The big problem is, it would be pretty obvious what was happening and it would be an act of war. If you weren’t the USA, Russia or China, you’d be a friend of one of those. whoever is on your side would gladly demonstrate (with warheads) why the mirror in space violates far too many rules to be left alone, the primary one being no weapons in space, please.

So many square miles of active mirror would be a sitting duck. Just take out the command/control units and the mylar sheets would drift away aimlessly; I suspect with that surface area it would re-enter pretty soon, all the while being a tangled mess on unaimed garbage.

If there was a large enough sun focus in space, and it were big enough, then it would be terrible. Imagine if our earth was an ant, and the increase in intensity over the whole earth was by a factor of 100. This would be as if the Sun had become a red giant in the area in which the magnifying glass was focused. If that area was as large as the Earth, (and if it is actually possible to focus sunlight by a factor of 100 through an area as large as the Earth itself), then the oceans would boil, we would all die, and what is supposed to occur naturally through the evolution of the Sun through its red giant stage will be caused a billion years early.

Of course, the other planets will not be affected.

Don’t try this at home…

Oh, quite true.

Such a weapon would only be workable, if not practical, if the country that used it used against a non-space capable country and the user country could also make it quite clear to any other space capable country that they best not be fucked with when doing their business elsewhere.

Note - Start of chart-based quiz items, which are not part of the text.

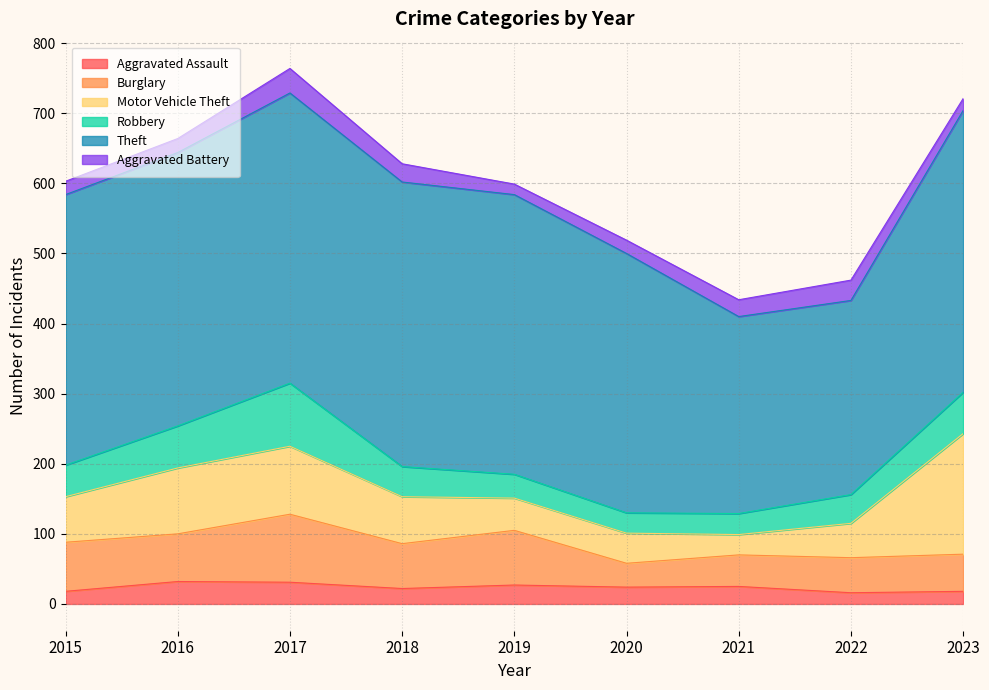

True or false: Aggravated Battery and Burglary intersect in this chart.

False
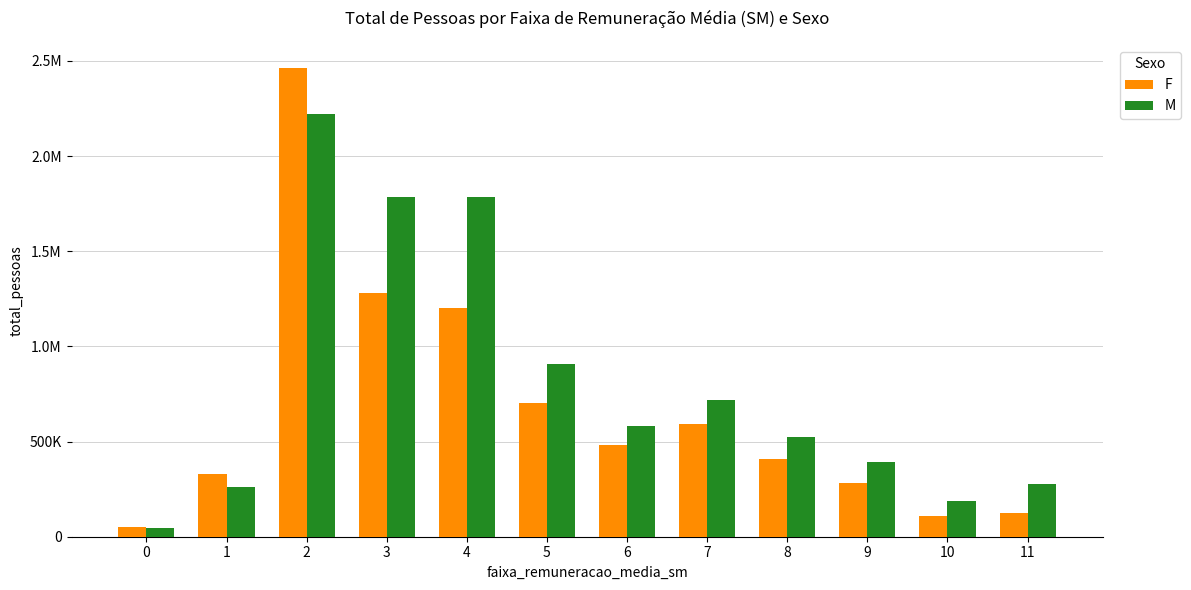

Where is M nearest to the value 1131570?

5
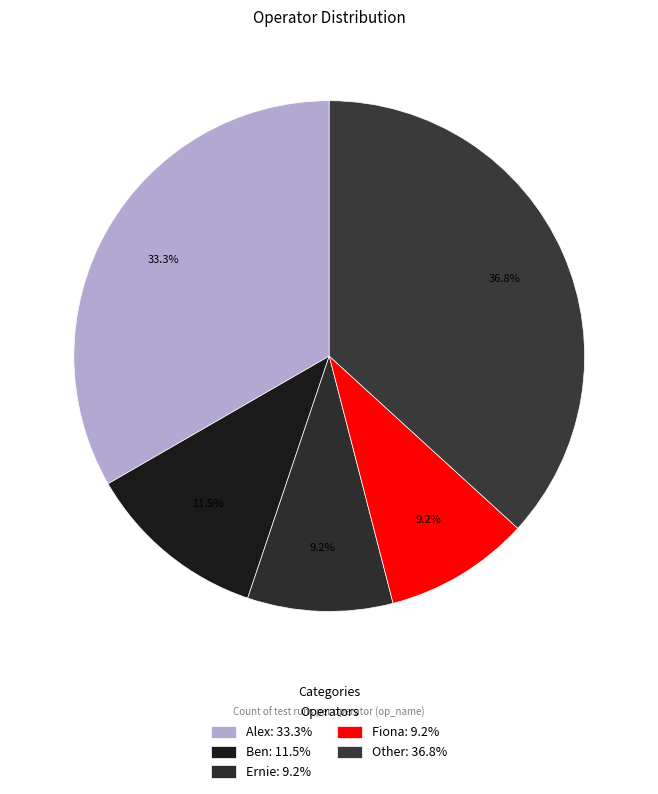

How many segments does this pie chart have?

5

If you can get away with that, why ot just send a wave of bombers and cruise missiles in to blow the country into submission with shock and awe, followed by ground forces who expect to be greeted as liberators… that should get the mission accomplished and would be a lot cheaper than a billion dollars worth of mylar - wouldn’t it?

Actually, anyone capable of this tech has already agreed not to weaponize space, because that’s a really bad and expensive arms race toget into.

Because thats a really low brow way to go.

Personally I like my shock and awe to have a little class and high tech pizazz.

BTW, you kind have missed the point. Nobody here is claiming this was something practical. Just how (un)doable is it?

What about something that looks like a small moon, but is really a giant space station?

And little girls never did this?

Never did they once! Cuz it’s oogy and gross! Hmph!

skips away

It might be. If built in the 1920’s.